- **Task instructions**:
The output should consist solely of the line containing "thumb cmc: (20, 258)" and all lines after it through the final line of the entries below, reproduced exactly.

Human keypoint data
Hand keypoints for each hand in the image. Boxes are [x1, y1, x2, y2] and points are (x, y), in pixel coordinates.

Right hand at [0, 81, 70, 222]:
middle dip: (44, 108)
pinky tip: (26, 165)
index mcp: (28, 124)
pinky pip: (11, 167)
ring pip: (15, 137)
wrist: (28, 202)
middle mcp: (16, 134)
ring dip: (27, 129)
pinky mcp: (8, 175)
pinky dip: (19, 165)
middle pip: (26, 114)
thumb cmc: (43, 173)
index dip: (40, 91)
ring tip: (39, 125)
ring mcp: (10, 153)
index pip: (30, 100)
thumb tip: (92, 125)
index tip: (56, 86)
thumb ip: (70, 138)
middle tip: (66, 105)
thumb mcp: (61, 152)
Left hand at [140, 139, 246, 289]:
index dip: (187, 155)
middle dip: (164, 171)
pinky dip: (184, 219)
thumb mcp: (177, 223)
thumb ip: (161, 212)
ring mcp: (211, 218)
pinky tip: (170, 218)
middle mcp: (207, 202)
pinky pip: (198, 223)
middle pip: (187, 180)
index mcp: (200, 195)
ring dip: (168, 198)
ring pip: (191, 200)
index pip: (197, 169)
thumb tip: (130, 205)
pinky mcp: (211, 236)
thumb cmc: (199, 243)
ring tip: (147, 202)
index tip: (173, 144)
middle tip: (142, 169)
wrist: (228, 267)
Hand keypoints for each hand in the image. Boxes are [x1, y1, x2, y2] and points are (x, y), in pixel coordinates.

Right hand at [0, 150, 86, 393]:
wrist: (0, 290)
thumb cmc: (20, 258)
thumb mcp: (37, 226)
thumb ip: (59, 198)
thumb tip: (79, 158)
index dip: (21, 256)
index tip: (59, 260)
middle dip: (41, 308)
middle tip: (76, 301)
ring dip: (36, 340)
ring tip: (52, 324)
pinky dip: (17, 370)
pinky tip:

- **Output below**:
thumb cmc: (20, 258)
thumb mcp: (37, 226)
thumb ip: (59, 198)
thumb tip: (79, 158)
index dip: (21, 256)
index tip: (59, 260)
middle dip: (41, 308)
middle tip: (76, 301)
ring dip: (36, 340)
ring tip: (52, 324)
pinky dip: (17, 370)
pinky tip:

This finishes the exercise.